Entries supplied –
=== Begin Enclosure ===

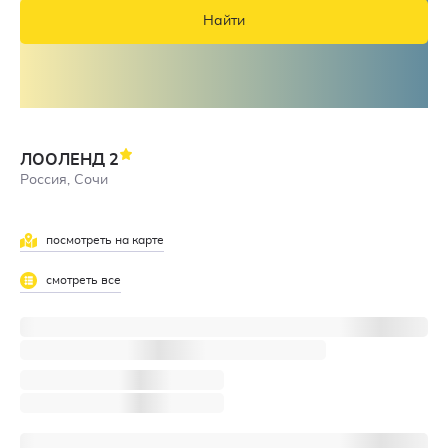
Найти
ЛООЛЕНД
2
Россия, Сочи
посмотреть на карте
смотреть все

=== End Enclosure ===

Work required –
Could you copy every line of text in the records above character for character, leaving out the pictures?

Output –
Найти
ЛООЛЕНД
2
Россия, Сочи
посмотреть на карте
смотреть все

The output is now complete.